Yargıtay, hile yapan satış müdürünün tazminatsız kovulmasına karar verdi
İşçe, işten çıkarıldığı iş yerine dava açtı. İşçi önce haklı bulundu. Karara itiraz eden işveren işçinin kusurlarını ispat etti. İşçi tazminat alamadı.
Yargıtay 9. Hukuk Dairesi, verdiği emsal nitelikteki kararla birlikte, doğruluk ve bağlılıkla bağdaşmayan harekette bulunan işçinin, tazminatsız kovulmasının önünü açmış oldu.
İşçi, haksızca işten çıkarıldığını savundu
İşçi meyve sebze departmanında satış müdürü olarak çalışırken iş sözleşmesinin işverence haksız şekilde feshedildiğini ileri sürerek, mahkemenin yolunu tuttu.
İşçi birçok konuda tazminat istedi
İşçi, kıdem ve ihbar tazminatı ile manevi tazminat, yıllık izin, fazla çalışma, seyahat ve işyeri için kullanılan telefon gideri alacaklarının tahsilini istedi.
İşveren, işçinin ayrılılışına doğruluk ve bağlılıkla çelişen davranışlarını gösterdi
Mahkemede ifade veren işveren ise davacı satış müdürünün iş sözleşmesinin "doğruluk ve bağlılıkla bağdaşmayan hareketleri" kapsayan 4857 sayılı Kanun'un 25/II-g-e fıkraları uyarınca feshedildiğini, bu nedenle ihbar ve kıdem tazminatı taleplerinin yerinde olmadığını öne sürdü.
İşçinin, iş yerini zarara uğrattığı iddiası vardı
Davalı patron, müdürün yaptığı hileli işlemler sonucunda şirketin 1 milyon lira zarara uğradığının tespit edildiğini öne sürdü.
İşci beraat etmişti
Davacının "görevi kötüye kullanmak" suçundan yargılandığı ceza davasından beraat ettiğine dikkat çeken mahkeme, iş sözleşmesinin işverence haklı neden olmadan feshedildiği, buna göre davacının kıdem ve ihbar tazminatına hak kazandığı gibi fazla çalışma, yıllık izin ücreti alacakları da olduğu, diğer taleplerin reddi gerektiği gerekçesi ile davanın kısmen kabulüne hükmetti.
Karar temyiz edildi
İHA'nın haberine göre, kararı davalı şirket sahibi temyiz edince devreye Yargıtay 9. Hukuk Dairesi girdi.

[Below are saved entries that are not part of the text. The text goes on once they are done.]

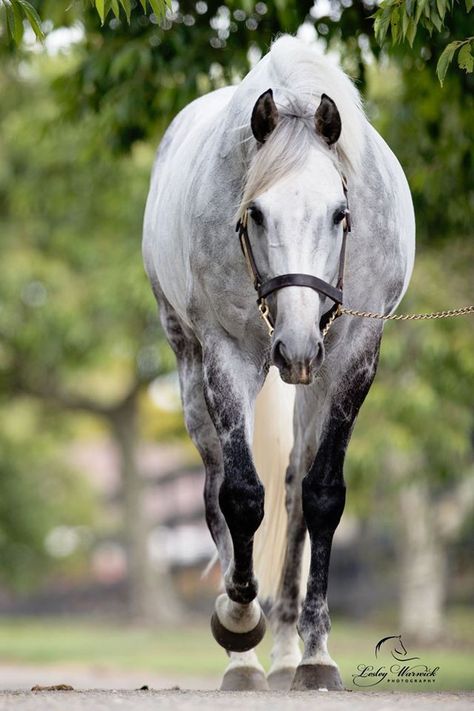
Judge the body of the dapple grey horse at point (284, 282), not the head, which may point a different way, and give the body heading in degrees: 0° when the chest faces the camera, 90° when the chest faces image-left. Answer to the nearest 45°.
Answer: approximately 0°

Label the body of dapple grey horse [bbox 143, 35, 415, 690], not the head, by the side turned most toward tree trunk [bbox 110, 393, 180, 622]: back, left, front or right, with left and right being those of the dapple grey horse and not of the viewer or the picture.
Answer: back

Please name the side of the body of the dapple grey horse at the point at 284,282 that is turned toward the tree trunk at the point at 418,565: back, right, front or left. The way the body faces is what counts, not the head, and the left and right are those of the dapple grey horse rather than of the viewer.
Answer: back
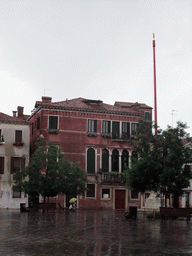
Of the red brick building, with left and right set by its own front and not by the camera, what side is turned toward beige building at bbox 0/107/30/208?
right

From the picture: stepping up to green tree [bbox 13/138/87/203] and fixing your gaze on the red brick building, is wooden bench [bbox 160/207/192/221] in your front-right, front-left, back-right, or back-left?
back-right

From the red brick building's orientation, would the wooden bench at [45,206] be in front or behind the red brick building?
in front
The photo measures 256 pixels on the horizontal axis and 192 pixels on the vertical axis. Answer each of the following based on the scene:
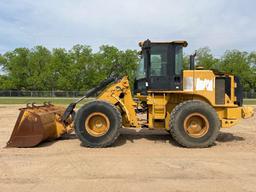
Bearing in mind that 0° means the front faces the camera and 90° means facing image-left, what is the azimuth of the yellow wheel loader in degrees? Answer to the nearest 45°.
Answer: approximately 90°

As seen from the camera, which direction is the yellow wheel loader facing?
to the viewer's left
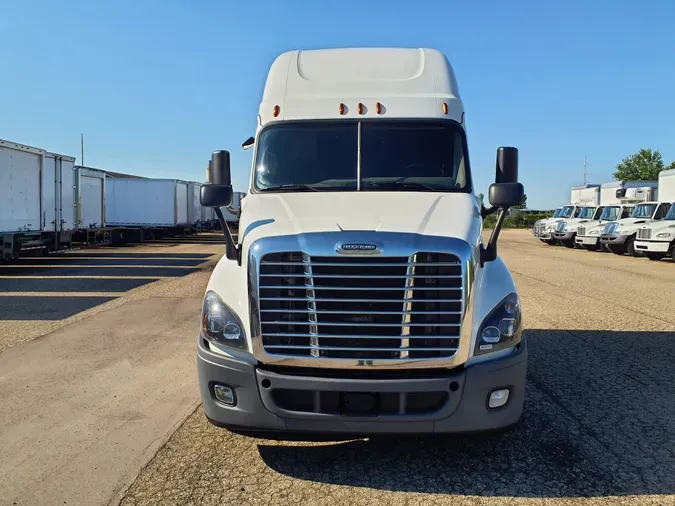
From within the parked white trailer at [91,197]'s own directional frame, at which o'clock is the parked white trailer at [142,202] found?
the parked white trailer at [142,202] is roughly at 2 o'clock from the parked white trailer at [91,197].

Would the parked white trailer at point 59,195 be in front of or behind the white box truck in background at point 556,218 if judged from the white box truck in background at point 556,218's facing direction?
in front

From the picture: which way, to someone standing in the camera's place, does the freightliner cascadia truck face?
facing the viewer

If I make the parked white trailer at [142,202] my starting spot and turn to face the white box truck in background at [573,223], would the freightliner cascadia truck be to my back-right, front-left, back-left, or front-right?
front-right

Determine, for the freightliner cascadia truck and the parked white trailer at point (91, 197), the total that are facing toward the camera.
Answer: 1

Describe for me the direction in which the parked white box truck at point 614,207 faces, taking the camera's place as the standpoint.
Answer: facing the viewer and to the left of the viewer

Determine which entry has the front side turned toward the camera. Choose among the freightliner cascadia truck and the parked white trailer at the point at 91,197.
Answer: the freightliner cascadia truck

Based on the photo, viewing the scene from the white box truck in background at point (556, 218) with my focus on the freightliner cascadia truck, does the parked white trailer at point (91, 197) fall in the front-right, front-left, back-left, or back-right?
front-right
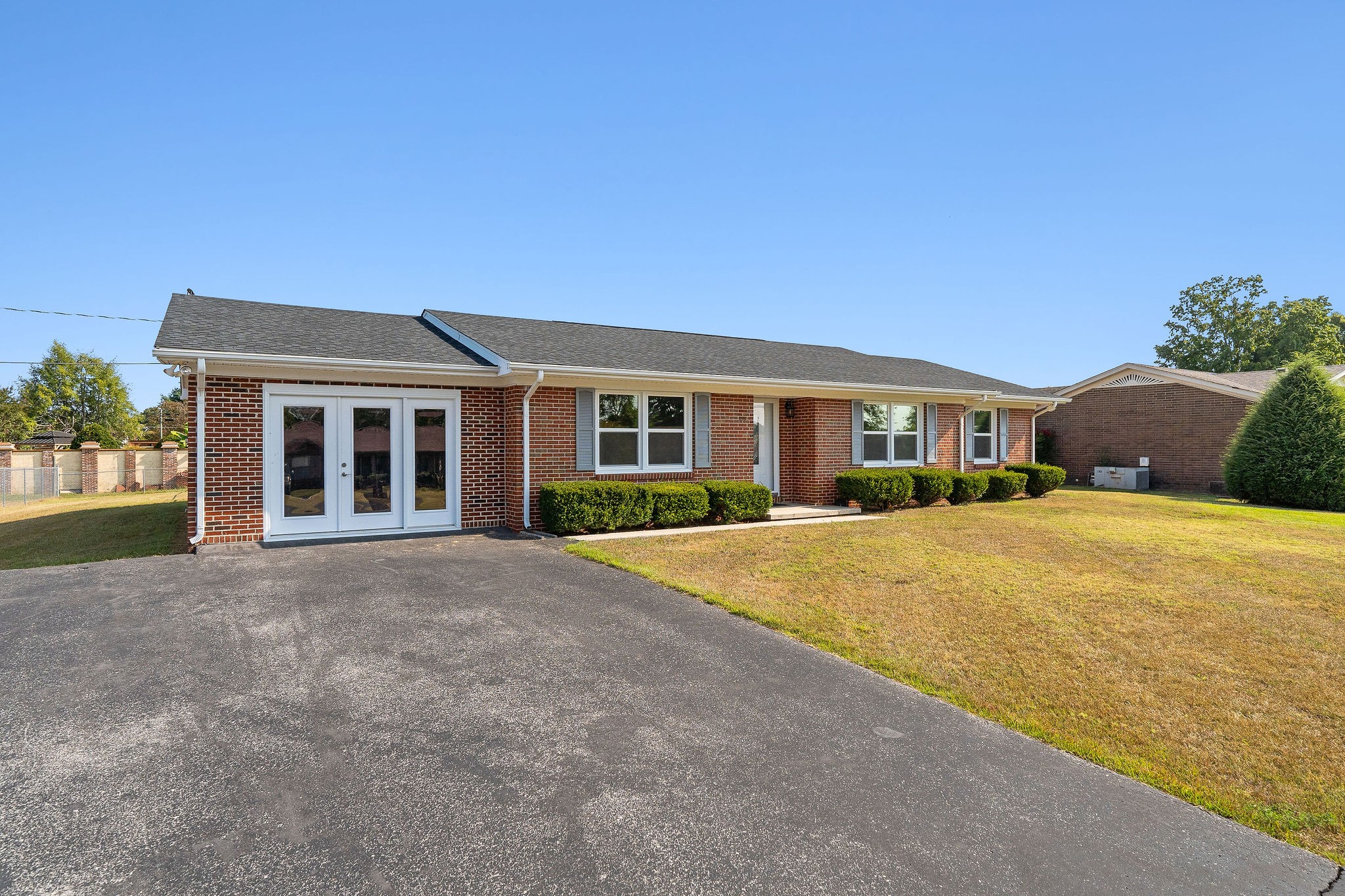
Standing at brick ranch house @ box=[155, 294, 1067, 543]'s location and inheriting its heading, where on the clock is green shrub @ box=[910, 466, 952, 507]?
The green shrub is roughly at 10 o'clock from the brick ranch house.

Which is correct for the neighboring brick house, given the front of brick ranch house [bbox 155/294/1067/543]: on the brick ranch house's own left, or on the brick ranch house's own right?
on the brick ranch house's own left

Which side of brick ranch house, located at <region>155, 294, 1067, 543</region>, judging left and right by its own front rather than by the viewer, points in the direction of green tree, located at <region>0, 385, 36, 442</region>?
back

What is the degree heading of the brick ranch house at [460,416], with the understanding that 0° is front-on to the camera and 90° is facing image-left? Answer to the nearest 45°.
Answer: approximately 315°

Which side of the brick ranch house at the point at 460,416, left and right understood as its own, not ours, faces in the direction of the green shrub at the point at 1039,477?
left

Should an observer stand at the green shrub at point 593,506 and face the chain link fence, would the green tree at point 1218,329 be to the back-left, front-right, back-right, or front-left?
back-right

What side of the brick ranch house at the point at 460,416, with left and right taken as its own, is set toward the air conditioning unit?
left

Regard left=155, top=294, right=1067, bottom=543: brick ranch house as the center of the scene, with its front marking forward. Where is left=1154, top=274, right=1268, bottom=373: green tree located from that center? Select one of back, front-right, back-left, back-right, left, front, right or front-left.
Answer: left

Davacı hakkındaki suçlarla ilgili bilgi vermemişti
Yargıtay 9. Hukuk Dairesi'nin kararında işyerinde yapılan denetimde bir kısım usulsüzlüklerin tespiti üzerine davacıdan bilgi istendiği, davacının ise bilgi vermediği hatırlatıldı.
İşçinin devamsızlığı vardı
Davacının devamsızlık ve güveni kötüye kullanma nedenleriyle 4857 sayılı Kanun'un 25/II-g-e hükümlerine göre iş sözleşmesinin haklı olarak feshedildiği vurgulandı.
İşcinin ürünleri zamanında kaybetmediği tespit edildi
Kararda şu ifadelere yer verildi: "İç denetim sırasındaki beyanlar dikkate alındığında; davacı ile yardımcısının sorumluluğunda alının bir kısım ürünlerin sisteme zamanında kaydedilmediği aynı ürünün kısa aralıklarla farklı fiyatlardan satın alındığı anlaşılmıştır.
İşveren haklı bulundu, işçinin tazminat talebi reddedildi
Davacı ile yardımcısının zamanında kayıtlara girilmemesine bağlı olarak satış fiyatlarının şirket politikasına uygun belirlenmeyip usulsüz işlemlerle işverenin zarara uğradığına yönelik delillere göre, doğruluk ve bağlılığa uymayan davranışlar nedeniyle işverence yapılan feshin haklı olduğunun anlaşılması karşısında, davaya konu kıdem ve ihbar tazminatına yönelik taleplerin reddi yerine kabulü hatalı olup bozmayı gerektirmiştir."